◆ **What to work on**
Please copy out the records below, swapping "common name" for "vernacular name" wherever it occurs and changing nothing else.

[Start]

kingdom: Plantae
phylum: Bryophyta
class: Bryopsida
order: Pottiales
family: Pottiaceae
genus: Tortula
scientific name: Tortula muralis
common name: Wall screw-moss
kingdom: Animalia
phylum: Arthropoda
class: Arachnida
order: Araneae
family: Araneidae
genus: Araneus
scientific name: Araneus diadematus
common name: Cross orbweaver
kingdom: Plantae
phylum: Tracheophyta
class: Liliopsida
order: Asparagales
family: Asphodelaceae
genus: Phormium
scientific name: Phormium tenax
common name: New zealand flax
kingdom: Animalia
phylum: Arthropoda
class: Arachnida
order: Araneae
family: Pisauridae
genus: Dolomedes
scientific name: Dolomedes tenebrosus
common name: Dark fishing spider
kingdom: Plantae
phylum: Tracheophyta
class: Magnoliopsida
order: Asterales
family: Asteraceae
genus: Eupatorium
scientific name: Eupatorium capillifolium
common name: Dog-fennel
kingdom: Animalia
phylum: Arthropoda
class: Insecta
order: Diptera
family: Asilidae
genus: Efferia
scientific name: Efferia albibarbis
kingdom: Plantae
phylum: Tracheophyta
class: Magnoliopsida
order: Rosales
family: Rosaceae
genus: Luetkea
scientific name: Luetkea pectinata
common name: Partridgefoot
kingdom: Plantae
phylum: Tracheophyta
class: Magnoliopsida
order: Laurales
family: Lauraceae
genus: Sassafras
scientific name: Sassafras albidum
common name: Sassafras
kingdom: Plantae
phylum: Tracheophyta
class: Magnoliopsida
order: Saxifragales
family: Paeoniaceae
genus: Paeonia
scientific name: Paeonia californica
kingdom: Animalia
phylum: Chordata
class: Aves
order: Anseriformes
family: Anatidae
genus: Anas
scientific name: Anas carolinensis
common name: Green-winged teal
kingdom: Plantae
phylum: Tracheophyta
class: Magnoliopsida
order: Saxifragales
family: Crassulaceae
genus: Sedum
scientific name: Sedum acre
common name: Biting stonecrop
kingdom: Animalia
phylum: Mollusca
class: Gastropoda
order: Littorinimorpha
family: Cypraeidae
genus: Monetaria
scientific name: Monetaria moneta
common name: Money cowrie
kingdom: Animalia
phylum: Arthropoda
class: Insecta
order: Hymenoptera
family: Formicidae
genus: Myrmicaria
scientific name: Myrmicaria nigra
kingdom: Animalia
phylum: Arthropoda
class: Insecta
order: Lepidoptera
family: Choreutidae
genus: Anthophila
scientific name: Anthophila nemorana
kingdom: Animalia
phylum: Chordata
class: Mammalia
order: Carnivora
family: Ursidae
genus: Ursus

[End]

◆ **Answer**
kingdom: Plantae
phylum: Bryophyta
class: Bryopsida
order: Pottiales
family: Pottiaceae
genus: Tortula
scientific name: Tortula muralis
vernacular name: Wall screw-moss
kingdom: Animalia
phylum: Arthropoda
class: Arachnida
order: Araneae
family: Araneidae
genus: Araneus
scientific name: Araneus diadematus
vernacular name: Cross orbweaver
kingdom: Plantae
phylum: Tracheophyta
class: Liliopsida
order: Asparagales
family: Asphodelaceae
genus: Phormium
scientific name: Phormium tenax
vernacular name: New zealand flax
kingdom: Animalia
phylum: Arthropoda
class: Arachnida
order: Araneae
family: Pisauridae
genus: Dolomedes
scientific name: Dolomedes tenebrosus
vernacular name: Dark fishing spider
kingdom: Plantae
phylum: Tracheophyta
class: Magnoliopsida
order: Asterales
family: Asteraceae
genus: Eupatorium
scientific name: Eupatorium capillifolium
vernacular name: Dog-fennel
kingdom: Animalia
phylum: Arthropoda
class: Insecta
order: Diptera
family: Asilidae
genus: Efferia
scientific name: Efferia albibarbis
kingdom: Plantae
phylum: Tracheophyta
class: Magnoliopsida
order: Rosales
family: Rosaceae
genus: Luetkea
scientific name: Luetkea pectinata
vernacular name: Partridgefoot
kingdom: Plantae
phylum: Tracheophyta
class: Magnoliopsida
order: Laurales
family: Lauraceae
genus: Sassafras
scientific name: Sassafras albidum
vernacular name: Sassafras
kingdom: Plantae
phylum: Tracheophyta
class: Magnoliopsida
order: Saxifragales
family: Paeoniaceae
genus: Paeonia
scientific name: Paeonia californica
kingdom: Animalia
phylum: Chordata
class: Aves
order: Anseriformes
family: Anatidae
genus: Anas
scientific name: Anas carolinensis
vernacular name: Green-winged teal
kingdom: Plantae
phylum: Tracheophyta
class: Magnoliopsida
order: Saxifragales
family: Crassulaceae
genus: Sedum
scientific name: Sedum acre
vernacular name: Biting stonecrop
kingdom: Animalia
phylum: Mollusca
class: Gastropoda
order: Littorinimorpha
family: Cypraeidae
genus: Monetaria
scientific name: Monetaria moneta
vernacular name: Money cowrie
kingdom: Animalia
phylum: Arthropoda
class: Insecta
order: Hymenoptera
family: Formicidae
genus: Myrmicaria
scientific name: Myrmicaria nigra
kingdom: Animalia
phylum: Arthropoda
class: Insecta
order: Lepidoptera
family: Choreutidae
genus: Anthophila
scientific name: Anthophila nemorana
kingdom: Animalia
phylum: Chordata
class: Mammalia
order: Carnivora
family: Ursidae
genus: Ursus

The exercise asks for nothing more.